One of the project’s more tangible achievements to improve data collection is an English-language app developed together with the UK regulatory agency MHRA. The app will be launched in spring 2024, and allow women and their partners to report any medicines used in pregnancy. At the core of this work is active stakeholder engagement, structures to support data governance, core data elements for pregnancy pharmacovigilance studies and a joint ConcePTION data model that adheres to the FAIR principles: ensuring data is findable, accessible, interoperable and reusable.
Breastfeeding brings another set of challenges that ConcePTION is addressing with a mini-pig model, mathematical models, and by collecting and analysing milk from breastfeeding mothers who use particular medicines. Together, these research infrastructures will make it possible to understand and predict how medicines transfer to breast milk, and in what concentration. The project includes setting up a first-of-its-kind European breast milk collection system, with workflows and infrastructures that enable researchers to include breastfeeding women in studies, and ensures systematic collection of samples and efficient shipping, storage and analysis of milk and blood. The first study using this approach, conducted in Norway for a commonly used antihistamine (levocetirizine/cetirizine), has been completed. A second study in France, looking at an antibiotic (amoxicillin) will be finished soon and two more studies are in the planning phase in Sweden.
The IMI ConcePTION project has spent more than four years developing research infrastructures and building an ecosystem to study medicine safety in pregnancy and during breastfeeding: generating, cataloguing, linking, collecting and analysing data from animal models, milk from breastfeeding mothers using medicines, registries, and reports of adverse events. The project continues to strive to make it possible to generate the evidence that is needed to put adequate safety information on medicine labels for pregnant and breastfeeding women.

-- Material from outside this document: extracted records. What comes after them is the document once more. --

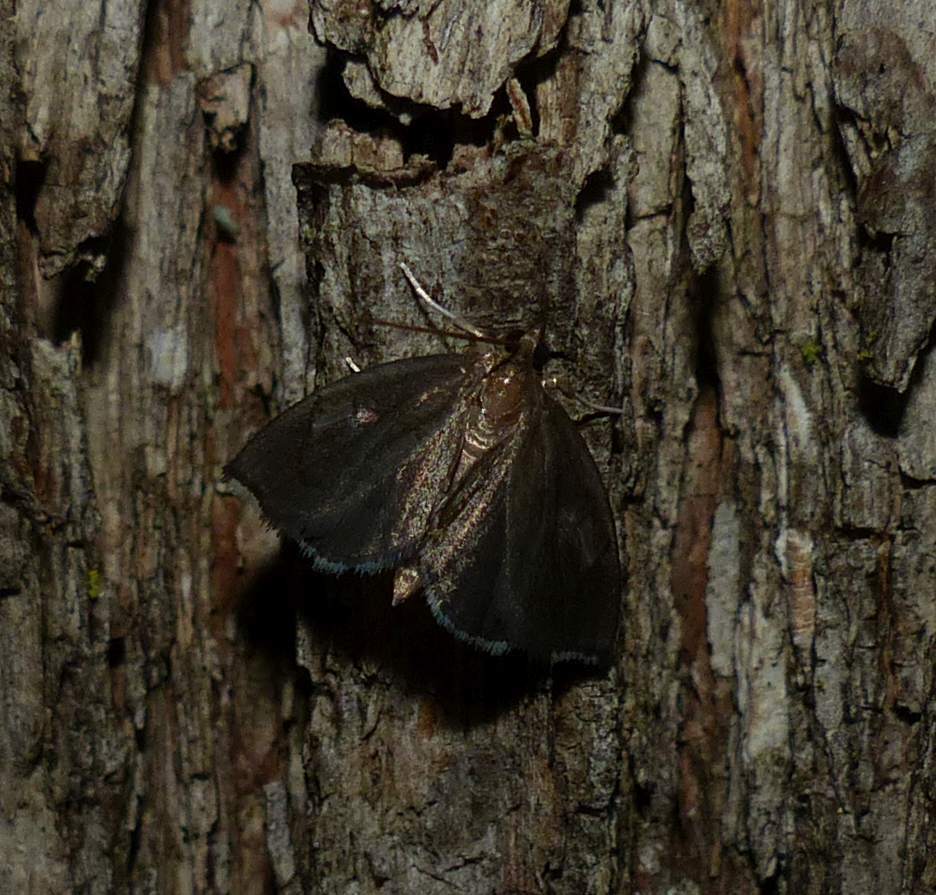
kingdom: Animalia
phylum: Arthropoda
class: Insecta
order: Lepidoptera
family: Crambidae
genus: Perispasta
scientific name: Perispasta caeculalis
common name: Titian peale's moth
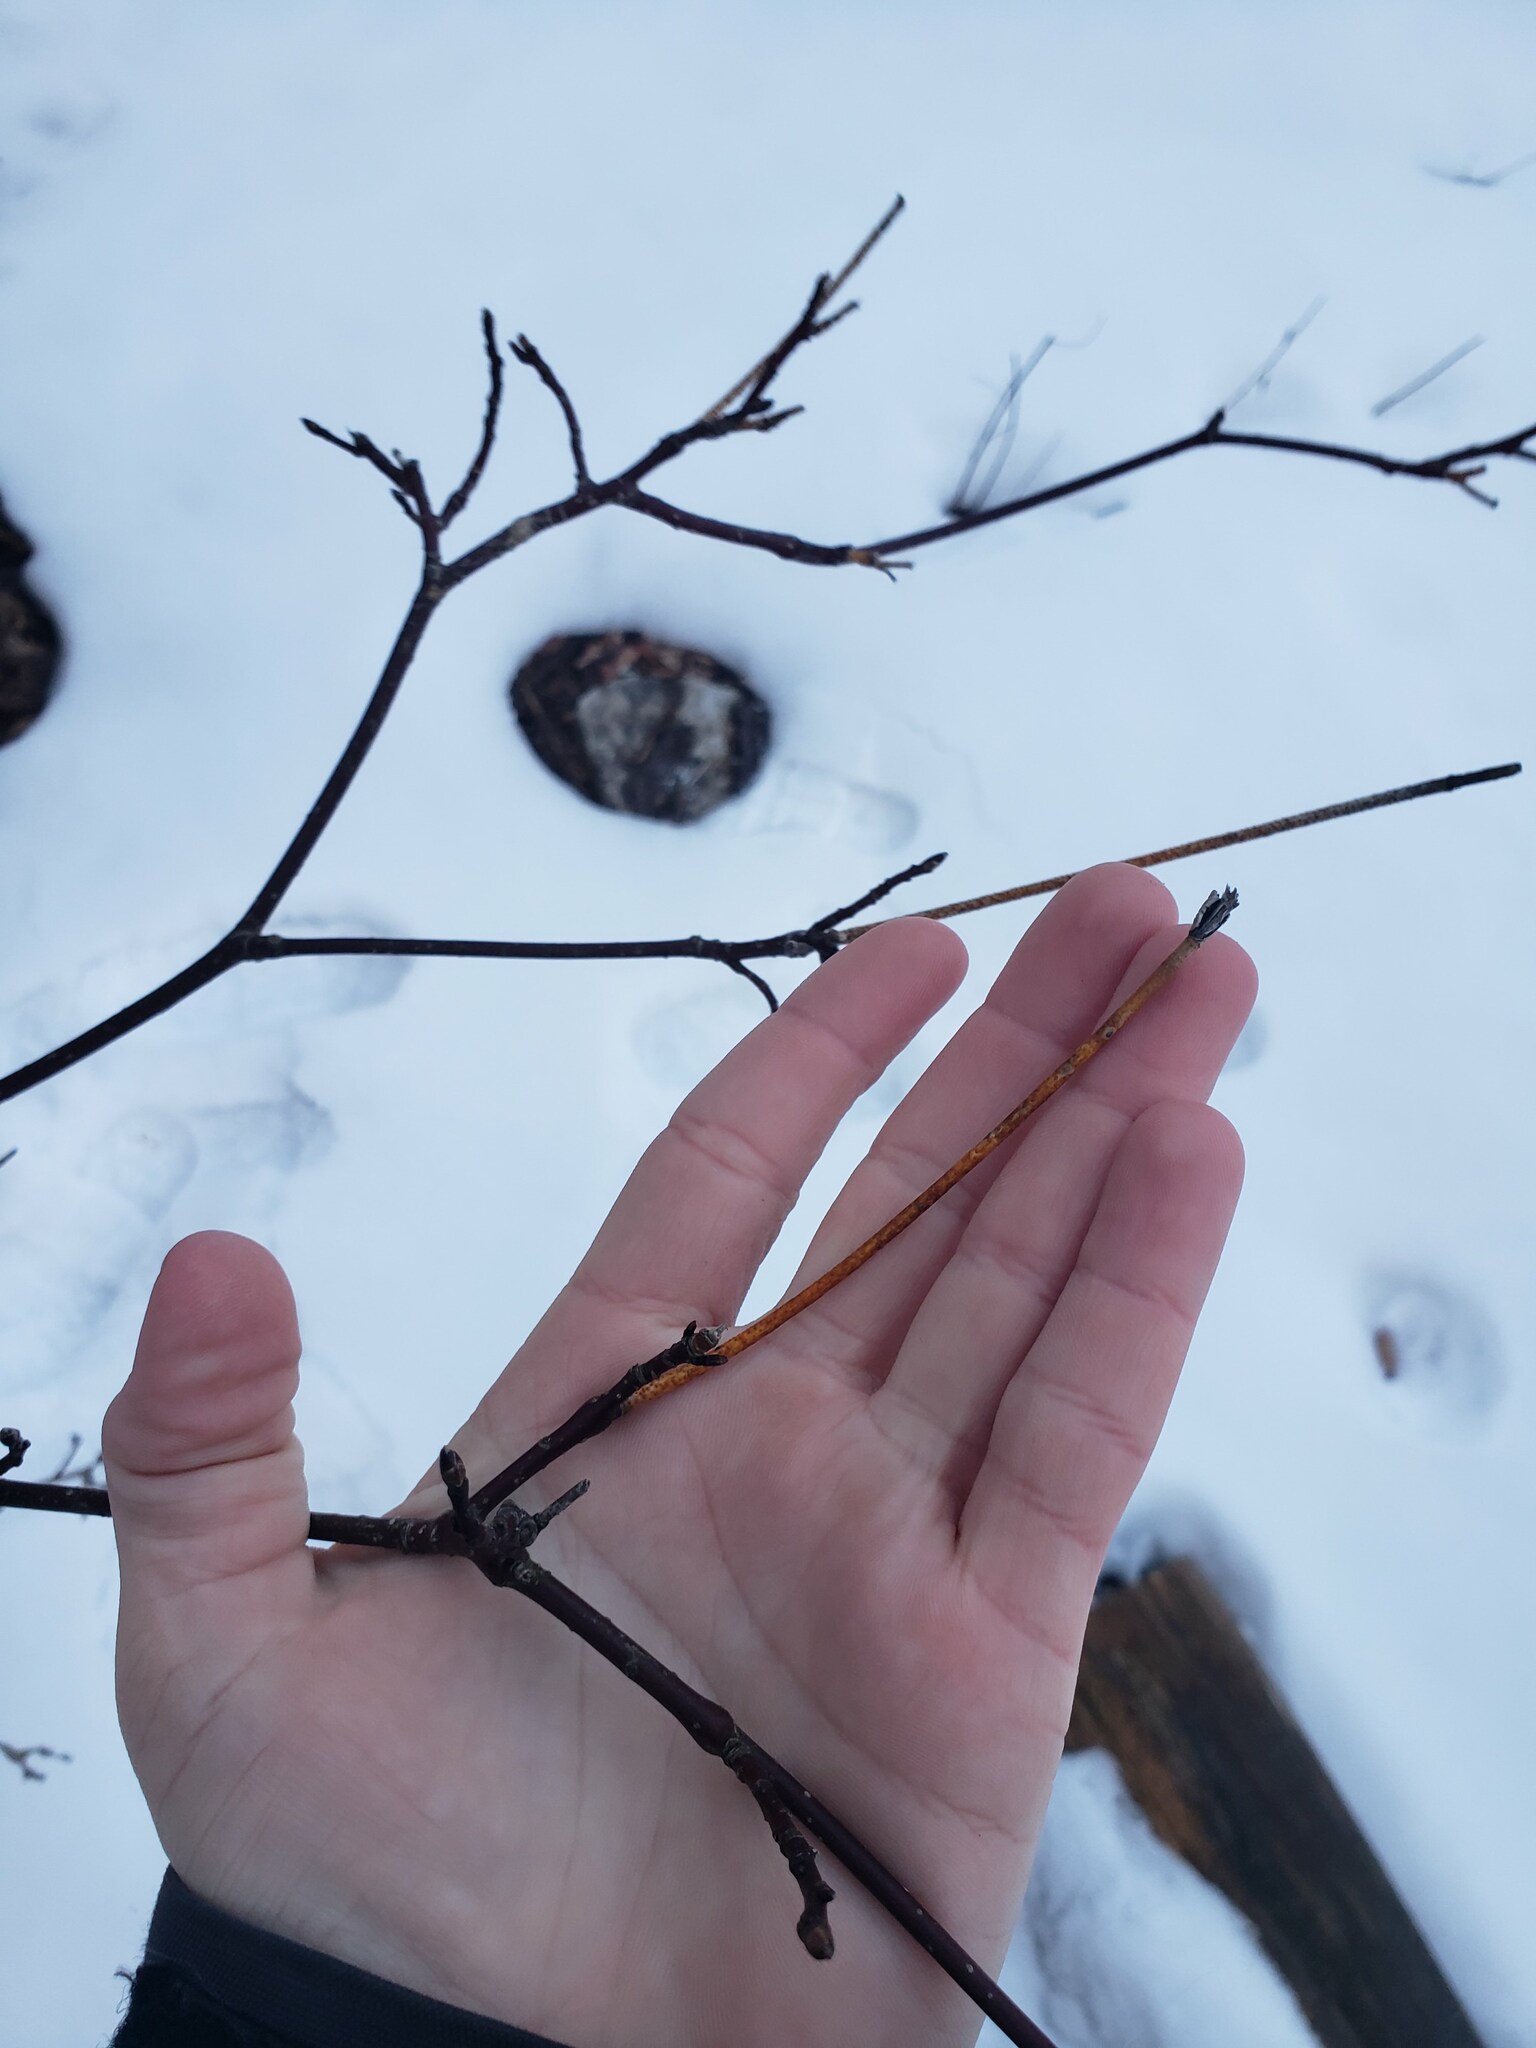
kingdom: Fungi
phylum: Ascomycota
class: Sordariomycetes
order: Diaporthales
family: Cryphonectriaceae
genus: Aurantioporthe
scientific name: Aurantioporthe corni
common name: Dogwood golden canker
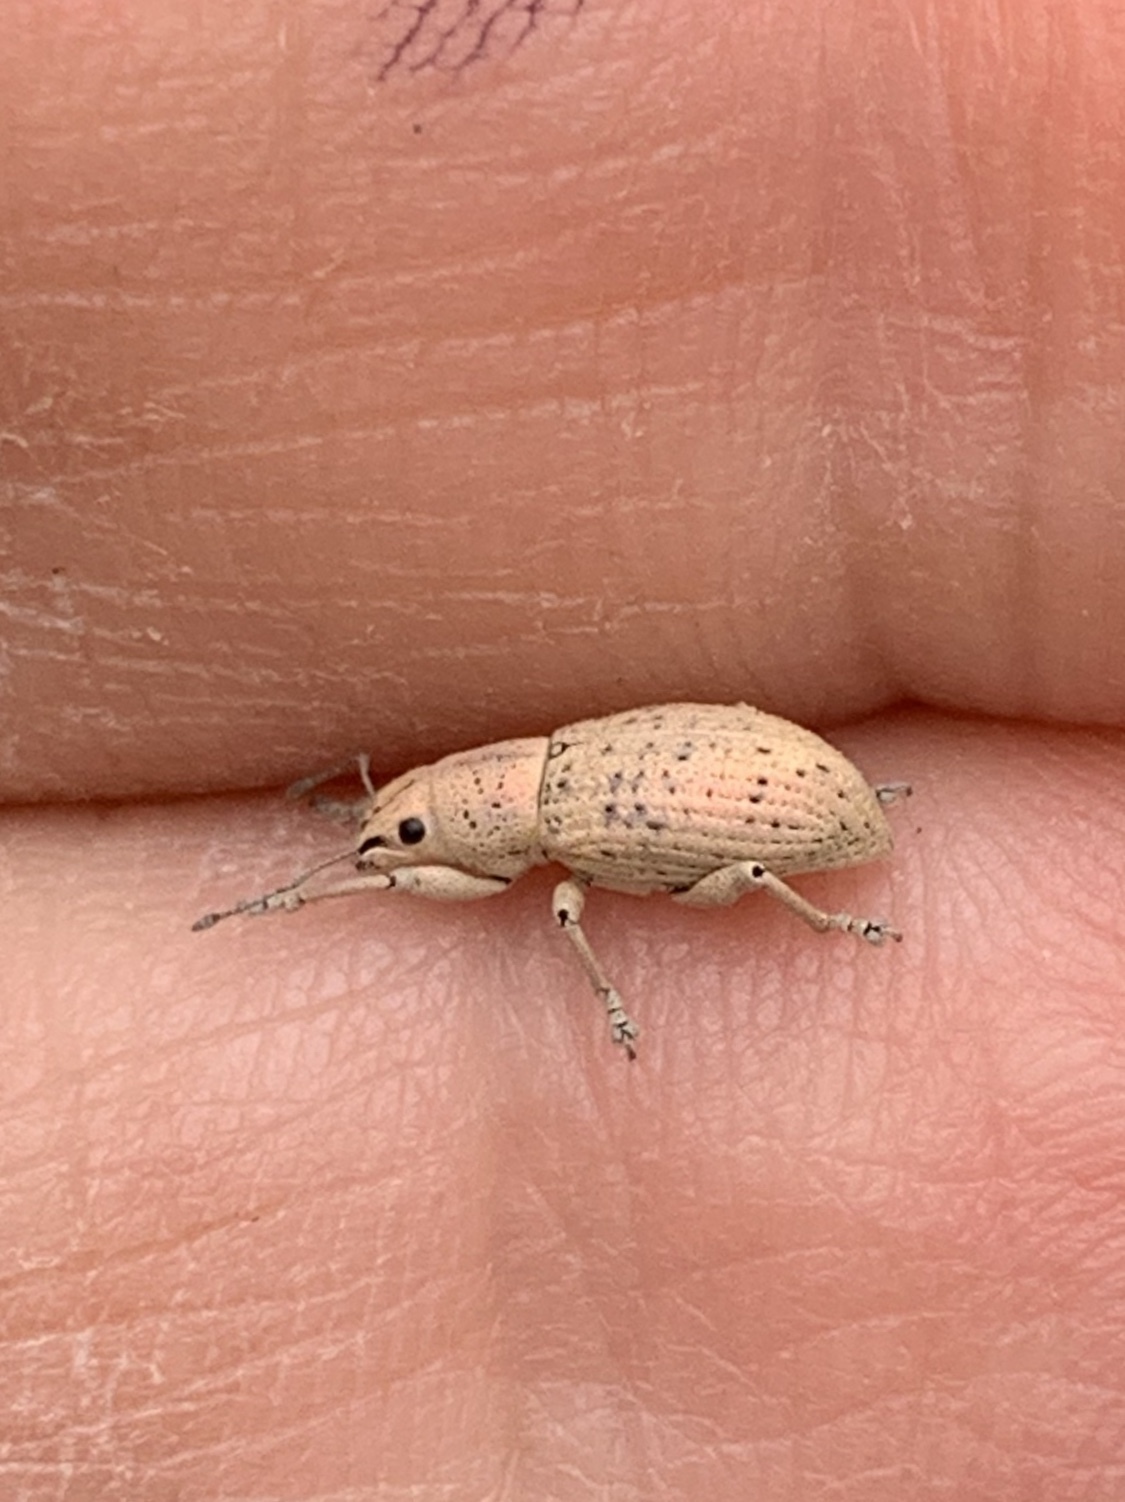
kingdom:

Why is this important? Because to make informed decisions about treatment, women and their doctor’s need accessible safety information. And for them to get access to this information, women and health care professionals need to engage with research. To help stakeholders engage women and health care professionals in research, ConcePTION has developed a toolkit to help design communication campaigns to stimulate reporting and participation in this kind of research. ConcePTION partners have also developed a training programme for health care professionals to ensure they can offer evidence-based treatments. Finally, the project is developing a resource to funnel the knowledge generated in the project into an online knowledge bank that will be launched by the end of 2024. The knowledge bank will support informed decision-making by providing up-to date safety information for pregnant and breastfeeding women, their doctors, pharmacists, and midwives.